Several unique conservation projects in New England are helping developers reduce their impact on wildlife.
Under the U.S. Clean Water Act, developers or construction companies that impact a wetland are required to mitigate, or lessen, the damage caused by creating a wetland of equal or greater functioning capacity.
Thanks to this important rule, Ducks Unlimited’s mitigation team of conservation experts each year prepare wetlands so developers can buy credits to satisfy their requirements by law. Ducks Unlimited has completed more than 20 mitigation projects over the last 10 years nationally. These project sites enable developers to choose their own conservation efforts and provide revenue for DU.
The mitigation program in the Northeast has secured more than 1,500 acres, including several sites that offer conservation benefits to waterfowl and beyond said Patrick Raney, DU’s mitigation manager for New York and Vermont.

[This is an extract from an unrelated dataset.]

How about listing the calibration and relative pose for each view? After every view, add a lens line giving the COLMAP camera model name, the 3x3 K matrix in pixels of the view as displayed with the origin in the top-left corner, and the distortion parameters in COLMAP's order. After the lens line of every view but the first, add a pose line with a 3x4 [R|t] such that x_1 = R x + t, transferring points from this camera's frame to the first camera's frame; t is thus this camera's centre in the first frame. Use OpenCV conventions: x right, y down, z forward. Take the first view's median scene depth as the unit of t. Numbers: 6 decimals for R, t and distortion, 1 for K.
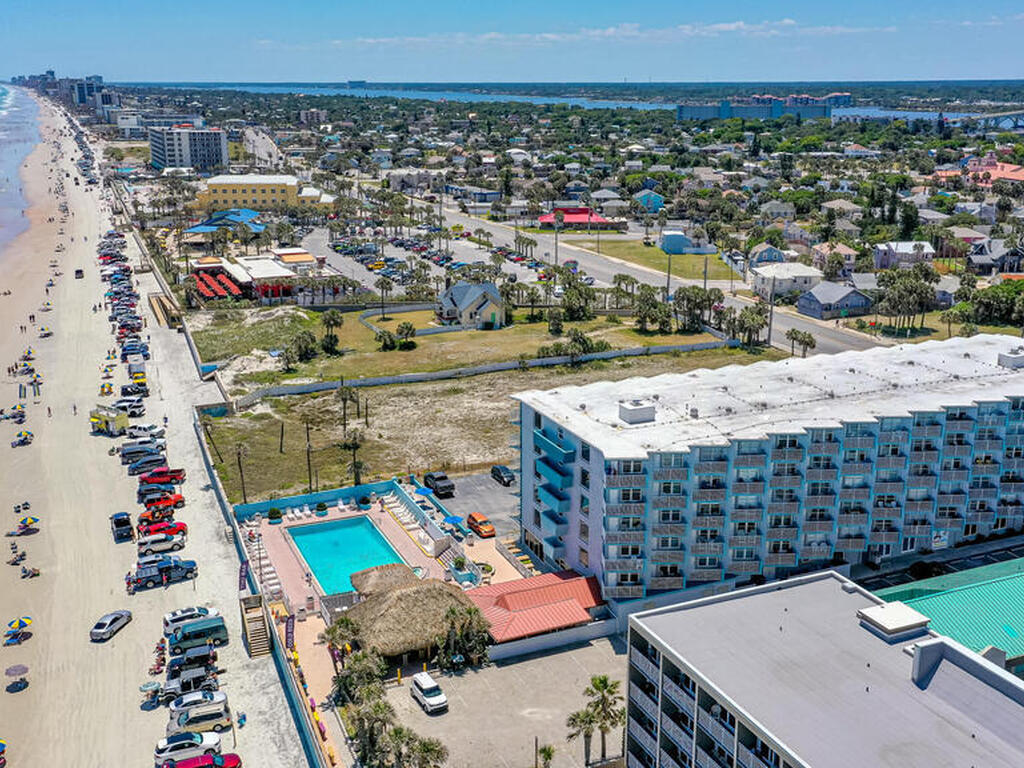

In Buffalo, New York, DU is diving into a suburban environment to restore critical habitat for water quality. DU found a house with a 30-acre degraded farm that’s too small for most agricultural purposes.
Ducks Unlimited acquired the property, subdivided and sold the house and retained 28 acres for conservation.
“A lot of the wetlands impacted in Buffalo were filled with housing development, energy infrastructure and other human development,” Raney said. “A lot of those impacted are the little ones at the end of cul-de-sacs toward the urban center. We aren’t in the outskirts. We are putting together a good bit of ecosystem services close to city center.”
Natural Vermont habitat
The Three Mile Bridge project in Vermont is a classic example of how mitigation benefits ducks, raises money for conservation and helps developers.
Ducks Unlimited acquired this 138-acre parcel in the Lake Champlain watershed in 2016. It was a former corn field that flooded repeatedly. Ducks Unlimited restored 70 acres of floodplain forest and shallow swales.
The site offers great habitat for mallards, northern shovelers, wood ducks and common mergansers in the foreground of the Green Mountains. It’s open access for hunting, fishing and general recreation.
“For clients who had small mitigation needs, we provide them with cost efficiency. They didn’t have to buy a whole site or be responsible for how it performs,” Raney said. “We worked with partners to identify a site, restored it and transferred it to state of Vermont to add to Cornwall Swamp Wildlife Management Area.”
New York onions
In New York, the Mucky Marsh project is a 94-acre property with 30 acres of drained mucklands.
“It’s in a part of the state where there were a lot of marshes and peatlands that were drained and farmed for the onions,” Raney said.
The former farm has potential to support threatened species like the bog turtle and dozens of rare plant species. The site is less than five miles from Lake Ontario, and wood ducks use existing ponds on the property.
“We can restore 20 acres of wetlands. It’s a slam dunk for restoration,” Raney said.